▶ **Task to complete**: Copy each line in the data that includes the word "respectively".

[[ Input material, beginning ]]

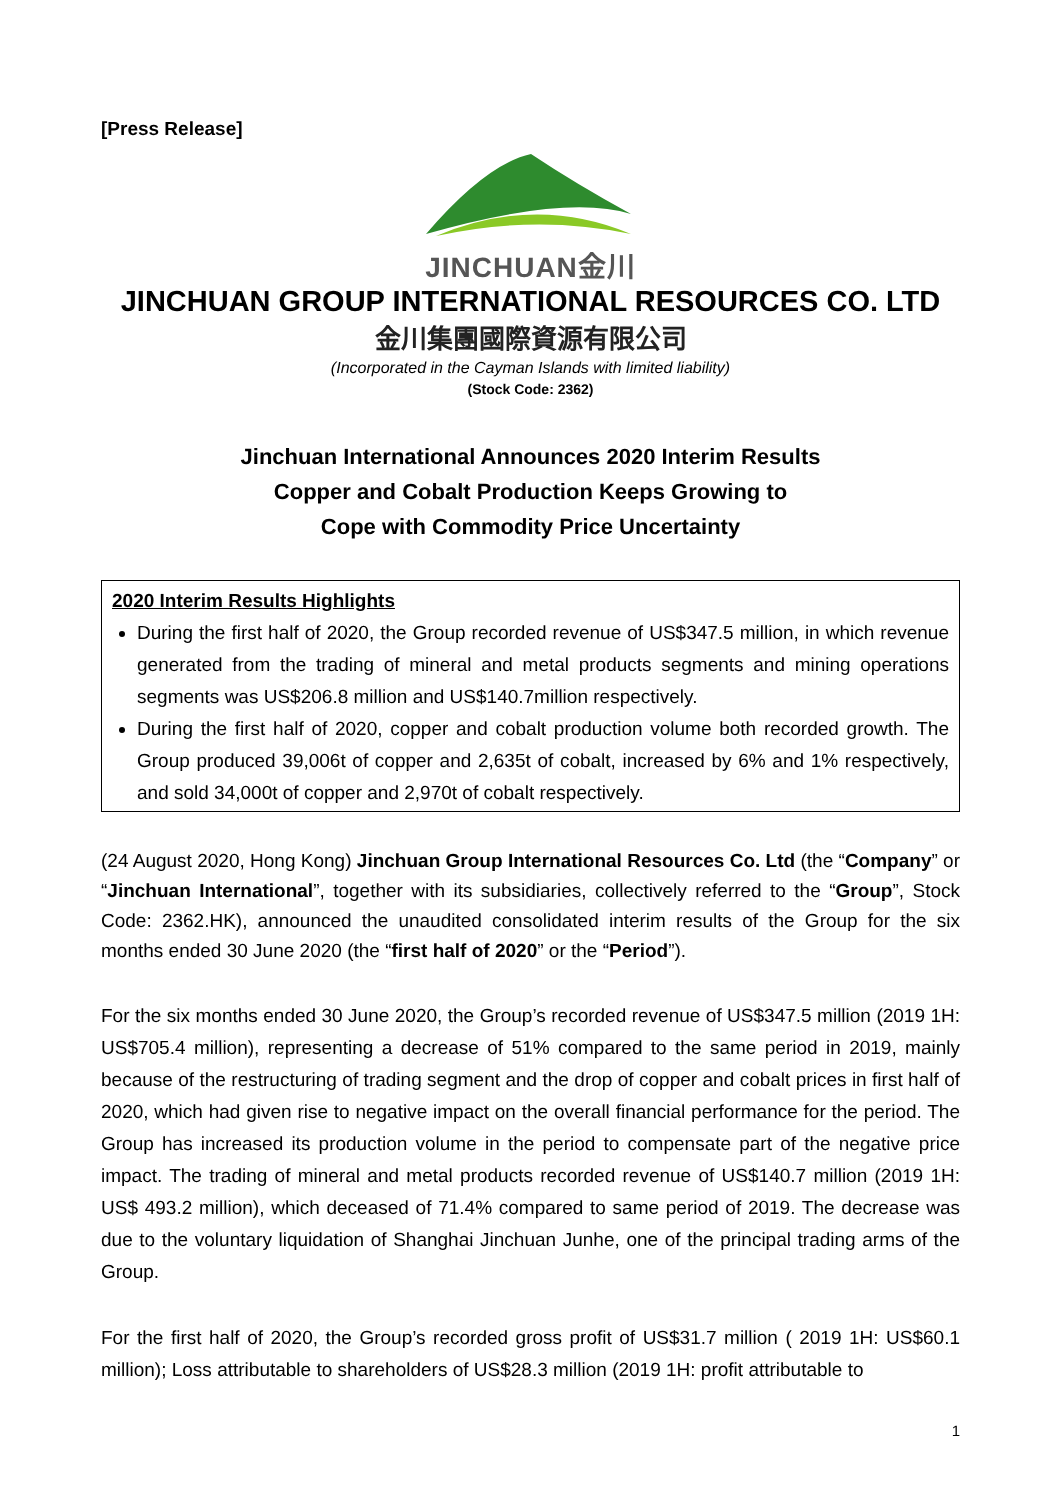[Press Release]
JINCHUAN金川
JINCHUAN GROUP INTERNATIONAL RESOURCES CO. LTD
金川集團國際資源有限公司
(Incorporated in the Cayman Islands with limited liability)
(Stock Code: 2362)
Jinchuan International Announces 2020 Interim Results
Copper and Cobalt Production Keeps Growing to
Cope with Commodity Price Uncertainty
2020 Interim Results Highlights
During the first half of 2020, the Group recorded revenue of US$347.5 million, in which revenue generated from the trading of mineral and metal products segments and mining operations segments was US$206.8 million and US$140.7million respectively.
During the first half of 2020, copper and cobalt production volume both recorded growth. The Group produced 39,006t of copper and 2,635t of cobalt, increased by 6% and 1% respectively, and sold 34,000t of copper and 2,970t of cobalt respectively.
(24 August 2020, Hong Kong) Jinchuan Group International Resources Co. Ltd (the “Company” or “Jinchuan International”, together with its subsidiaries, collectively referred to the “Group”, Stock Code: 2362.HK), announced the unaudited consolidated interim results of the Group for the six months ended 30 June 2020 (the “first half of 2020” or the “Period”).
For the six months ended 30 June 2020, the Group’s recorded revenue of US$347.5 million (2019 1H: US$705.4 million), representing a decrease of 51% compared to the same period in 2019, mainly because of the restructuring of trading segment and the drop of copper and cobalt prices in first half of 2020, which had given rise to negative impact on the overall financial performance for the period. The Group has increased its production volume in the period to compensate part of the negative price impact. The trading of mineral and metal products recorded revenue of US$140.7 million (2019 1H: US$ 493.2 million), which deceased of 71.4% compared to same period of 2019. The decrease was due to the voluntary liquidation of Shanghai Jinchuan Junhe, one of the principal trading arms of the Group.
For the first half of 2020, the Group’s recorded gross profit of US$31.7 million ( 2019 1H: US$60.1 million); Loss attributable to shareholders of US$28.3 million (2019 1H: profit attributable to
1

[[ Input material, end ]]

▶ **Exercise output**:
During the first half of 2020, the Group recorded revenue of US$347.5 million, in which revenue generated from the trading of mineral and metal products segments and mining operations segments was US$206.8 million and US$140.7million respectively.
During the first half of 2020, copper and cobalt production volume both recorded growth. The Group produced 39,006t of copper and 2,635t of cobalt, increased by 6% and 1% respectively, and sold 34,000t of copper and 2,970t of cobalt respectively.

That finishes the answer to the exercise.